By the time I was in high school, I had watched the English-language dubbed version of Sailor Moon and Sailor Moon R. This was my only Sailor Moon experience until Cartoon Network began to air the S and SuperS seasons. By the time that happened, I was savvy enough to know where to pick up SailorStars which I knew was never going to air on US television.
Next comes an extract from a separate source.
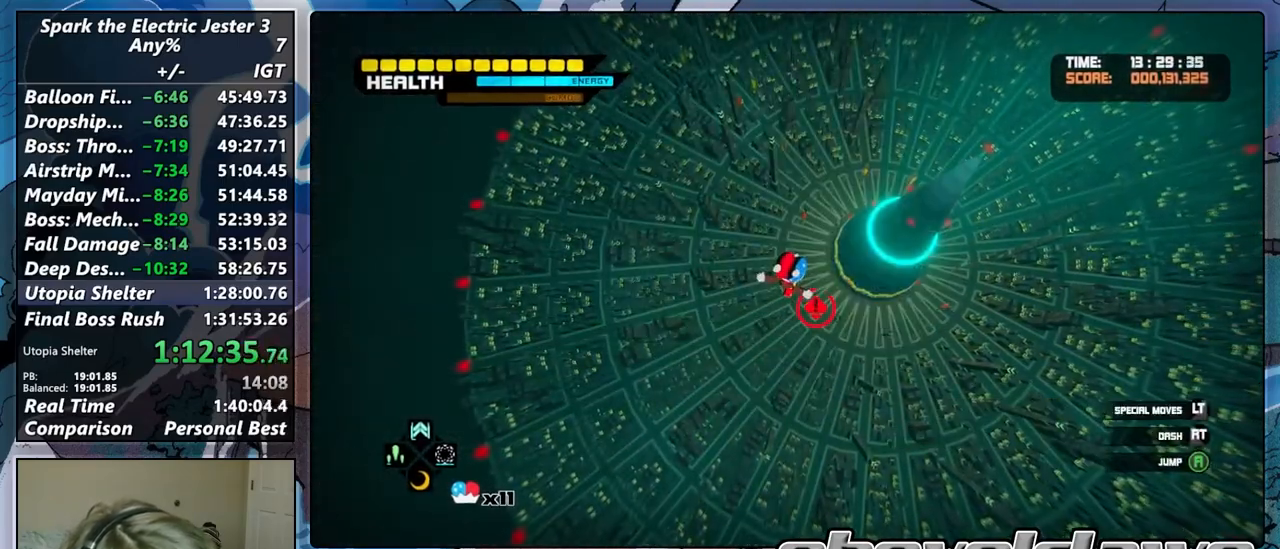
{"buttons": [], "left_stick": "up", "right_stick": "center", "button_events": []}
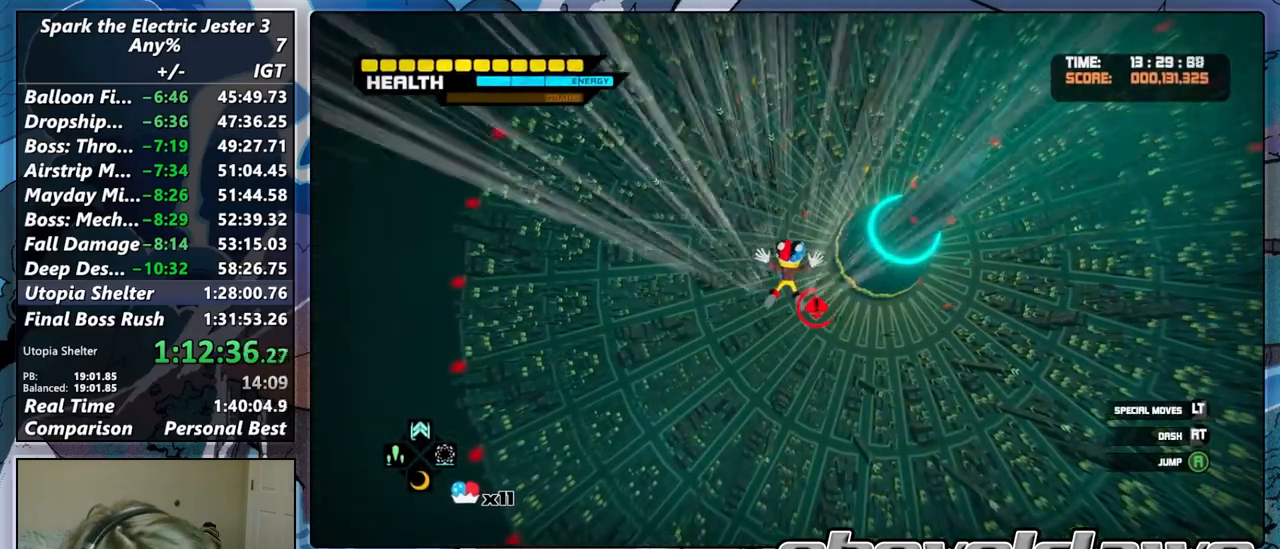
{"buttons": [], "left_stick": "up-right", "right_stick": "center", "button_events": []}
Prior to renting SailorStars on DVD and hiding it from my parents, I bought the VHS tape of the Sailor Moon S movie. I remember that I bought it at a now-defunct video store when I was at the mall with my friends and the cashier was not only ridiculously hot but also knew about Sailor Moon. The movie was only available in VHS and not DVD but fortunately my parents were behind the times (and still have their VHS player to this day) and it was the only Sailor Moon thing I could afford. This movie became my first window into uncut and unedited anime, which I later sought out with SailorStars. Some of my favorite parts were the outer sailor scouts’ transformation sequences, which I had yet to see in the dubbed S season at the time I bought this movie. I was a fairly sickly child and caught pneumonia frequently. When I was stuck at home and ill, I would dig out this movie and watch it over and over again. Everything about it from the outer scouts to the new attacks to the winter fashion seemed amazing to me at the time.

None of this makes it a good movie, but all of it makes it my favorite. Every year I find myself returning to some part of the Sailor Moon universe, and this year was no exception. Rather than returning to my favorite season (SailorStars) or the best season (S) or the season I’ve only watched once in full and it was the English dub only (SuperS, which I never may watch in full ever) I returned to the most comforting piece of Sailor Moon media for me, and found that I still loved it even though it’s bad.